The Greek word used for “provided” here meant to serve, wait on, minister to and it was used in the early Christian community to describe “Eucharistic table service and proclamation of the word.”²
All these women supported and served Jesus in his ministry. They had been healed by him and were anxious to learn; to be his students.
Had there ever been a man who would allow them to be seen, spoken to, and taught in public? I wonder if the disciples were a bit shocked by his behavior??
Jesus and Women
Woman at the Well
Jesus’ attitude towards women was extremely radical for his day. He spoke to a Samaritan woman at the well (John 4:1-26) which broke 3 rules: she was a Samaritan (hated mixed-race Jew), was known to be living in sin, and was in a public place. There was all kind of “uncleanliness” going on there.

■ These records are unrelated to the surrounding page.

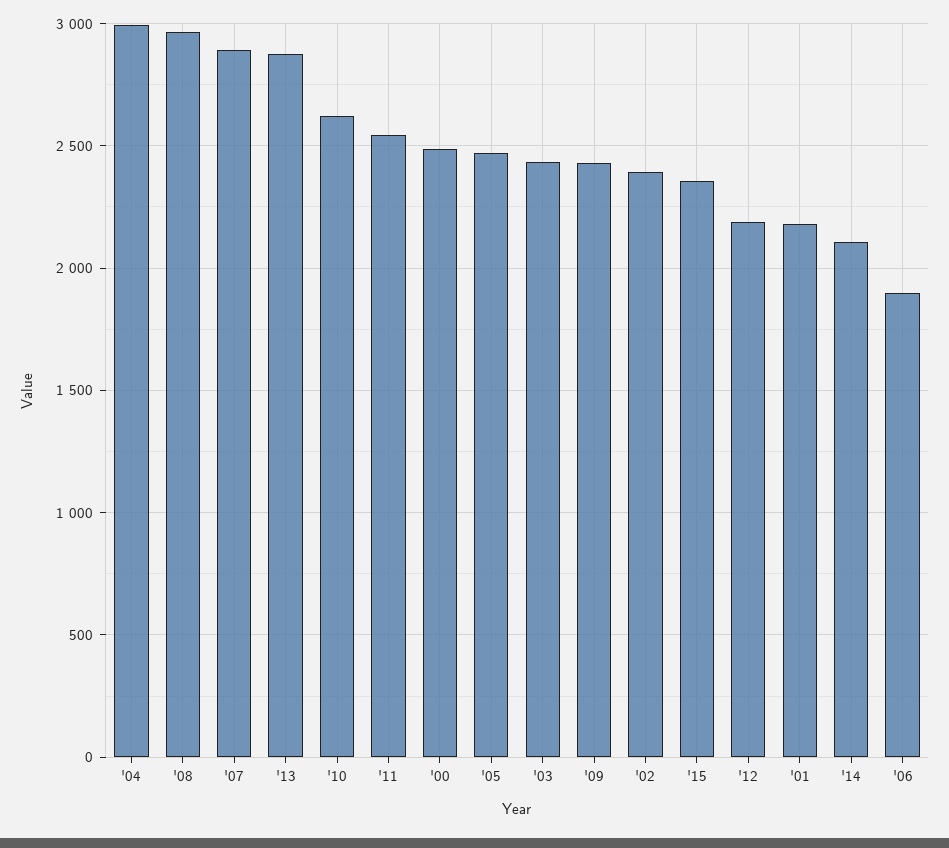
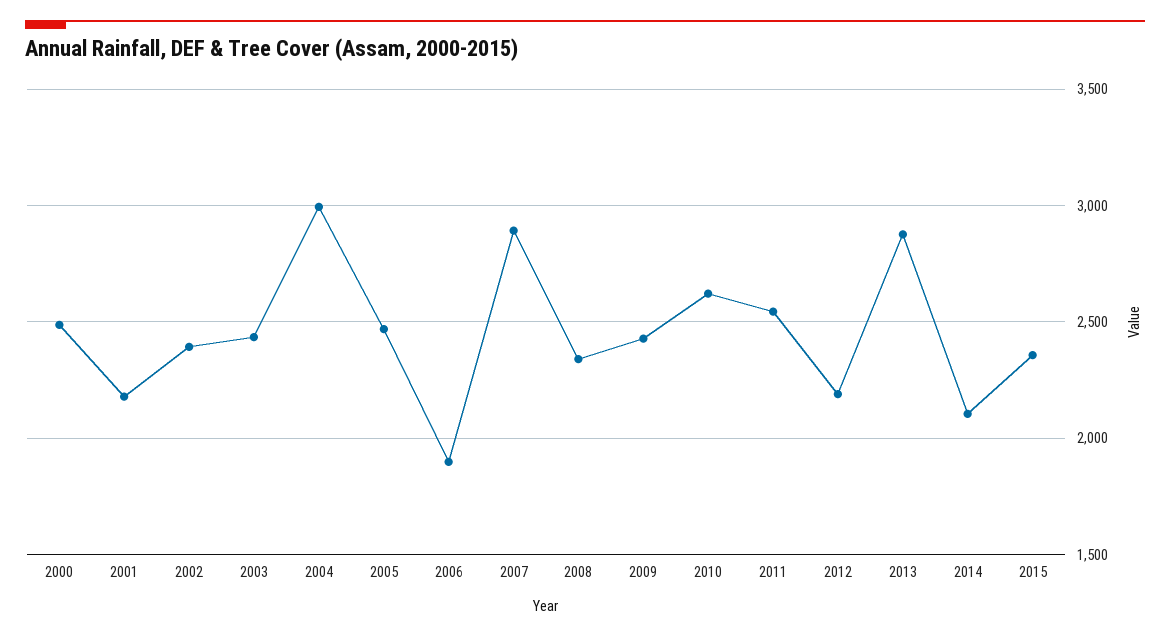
'08: 2950 -> 2350

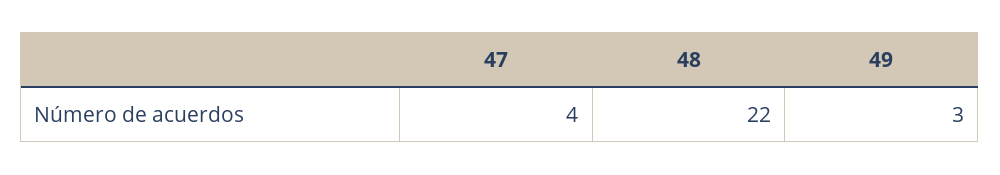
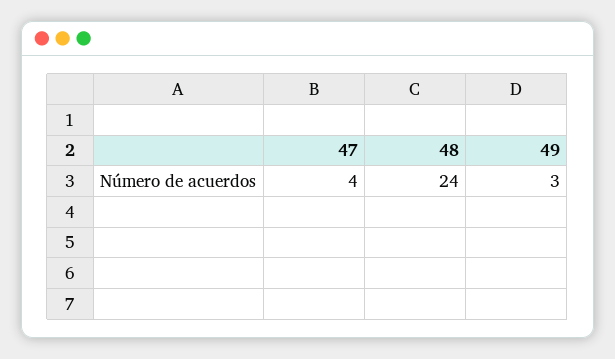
48: 22 -> 24

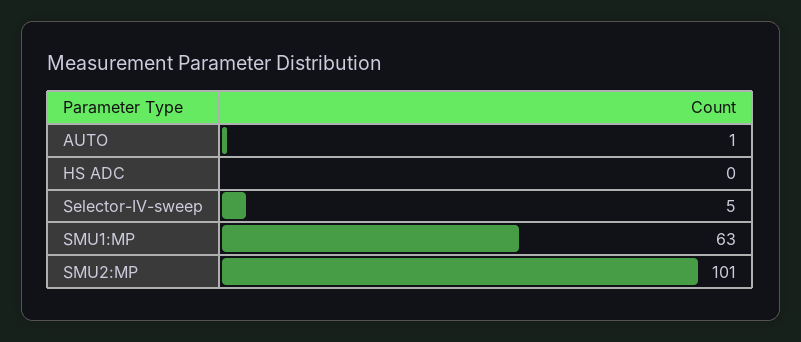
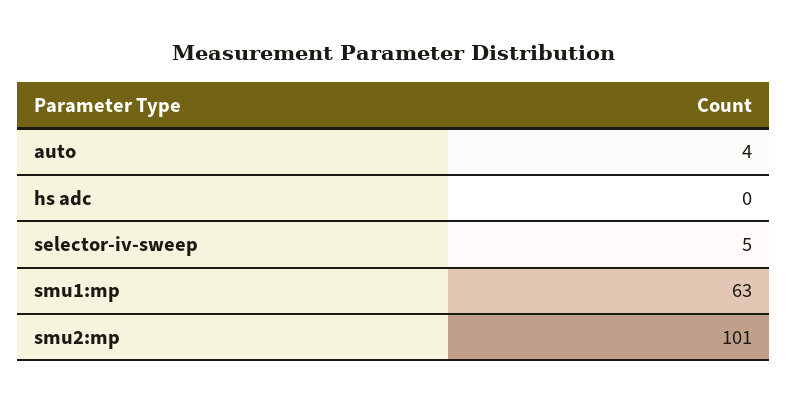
AUTO: 1 -> 4

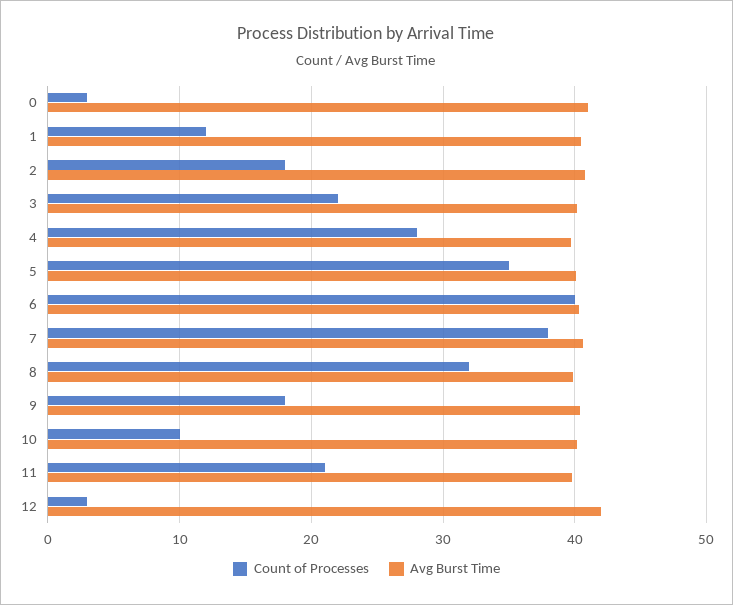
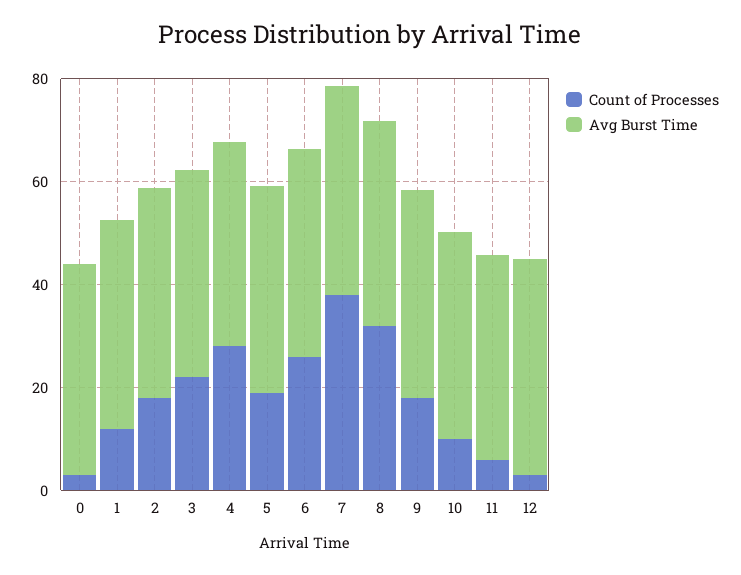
Count of Processes, 5: 35 -> 20
Count of Processes, 6: 40 -> 25
Count of Processes, 11: 21 -> 5

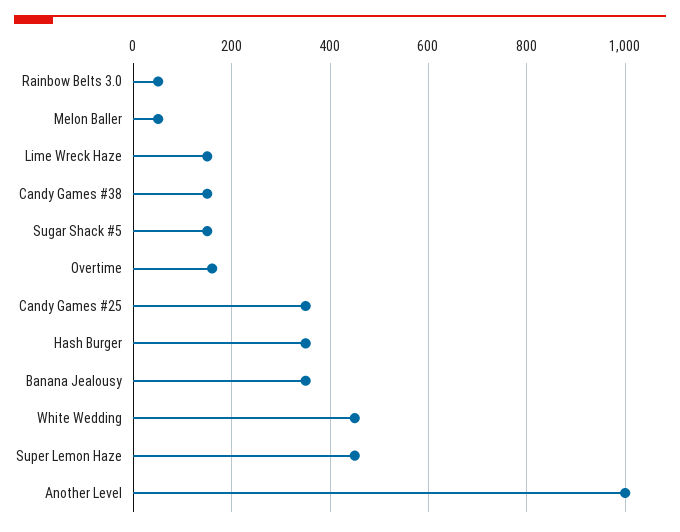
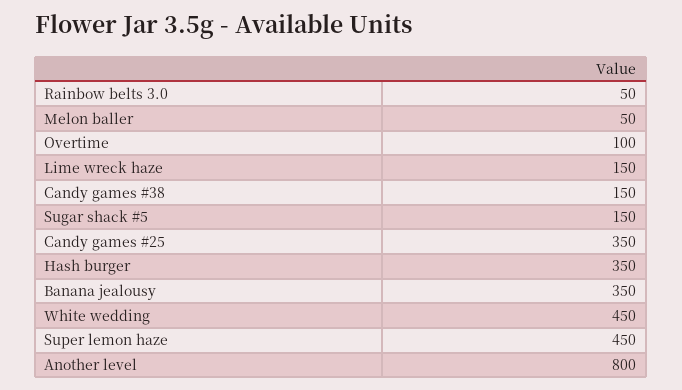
Overtime: 160 -> 100
Another Level: 1000 -> 800

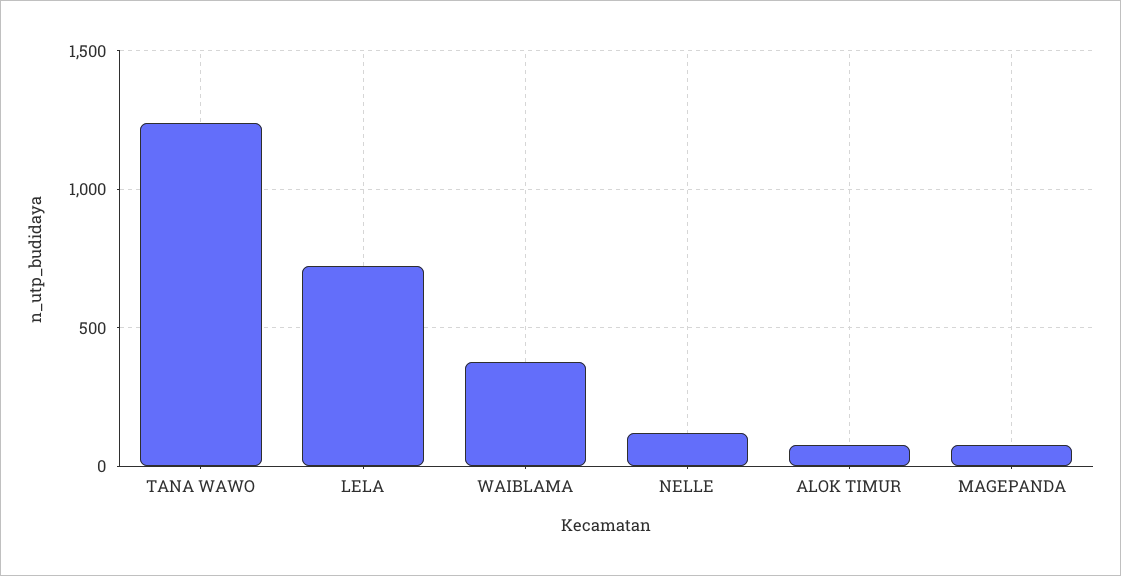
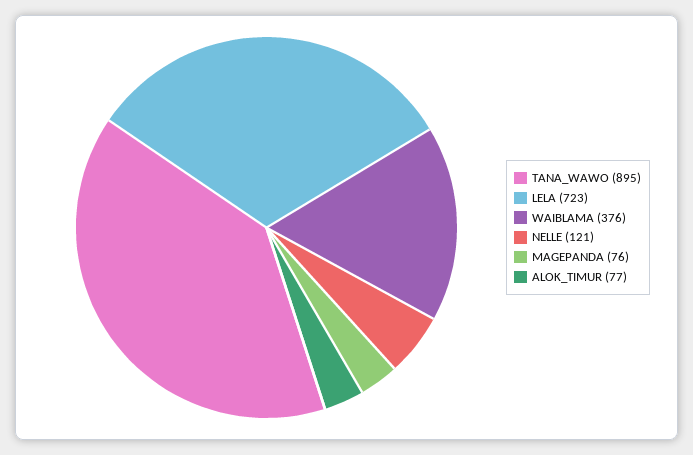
TANA WAWO: 1250 -> 895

Jesus and the Adulterous Woman
Jesus also showed compassion, mercy, and forgiveness to the adulteress brought before him by the Jewish leaders. (John 8: 2-11.)
Jesus Heals the Women with the Issue of Blood
He heals a woman who has been bleeding for twelve years (more uncleanliness- Luke 8: 43-48.) He speaks to her so tenderly, calling her “daughter” as he heals her. His kindness and respect for women were unheard of.
No wonder women left their village life. While traveling and living conditions might have been a bit rough, it didn’t stop these women from faithfully following and serving Jesus. They all just wanted to be with Him.
Women At The Crucifixion
It’s interesting too, I think, that at Jesus’ crucifixion, there were more women than men in attendance. Most of the men scattered.
Matthew 27: 55-56 tells us that “many women” were there, watching from a distance. They name only a few- Mary Magdalene, Mary the mother of James and Joseph, Salome the mother of the sons of Zebedee, Jesus’ mother Mary and her sister, and Mary the wife of Clopas.
John’s gospel is the only record of “the disciple whom Jesus loved”-John- being in attendance. The others had fled when Jesus was arrested.
Women at the Tomb
When Joseph of Arimathea laid Jesus’ body in his tomb, Mary Magdalene and the other Mary were there watching. They also were the first to return to the tomb as soon as they could and the first to be witnesses to Jesus’ resurrection.
What an honor that was! He even made them his first “apostles” (in Greek- “a messenger; one sent out”³) – sending them to spread the good news- “Go and tell my brothers to go to Galilee; there they will see me.”– Mt 28:10.
What a huge change for women of that day! They had been taught by Jesus, witnessed his miracles, stayed with him through his death and resurrection, and were now being commissioned to spread his Good News.
In Acts 1:14, the women were with the men as they “joined together constantly in prayer.” The barrier that had previously existed between men and women worshipping God was gone.
In Acts 12:12, many people had gathered in Mary’s home for prayer and meeting. You can read the story of Lydia, Paul’s first convert in Acts 16: 14-15. Her home became the first church in Philippi.
Women had important roles in the early church, and give us a clear picture how much Jesus treasured them, and us, in our roles as his disciples.
We are All Equal In The Eyes of God
Jesus saw women (and all people) as created equal. It’s exciting to think that he knows our strengths and power and values our work- but then again, He created us.
We’re all equal in the eyes of God. He gave us so many examples of how to overlook our differences and be unified as believers. Shouldn’t our attitude be like that of Jesus?
Galatians 3:28 – “There is no longer Jew or Gentile, slave or free, male and female. For you are all one in Christ Jesus.”
Related Post~The Twelve Disciples of Jesus
All Scripture is taken from the NIV unless specified otherwise.
1. Boston College Center for Christian-Jewish Learning- Liturgy: Daily Prayers. Commentary
2. Jane Schaberg, Women’s Bible Commentary, 376.
3. The New Compact Bible Dictionary-Zondervan- c. 1967 – pg 48.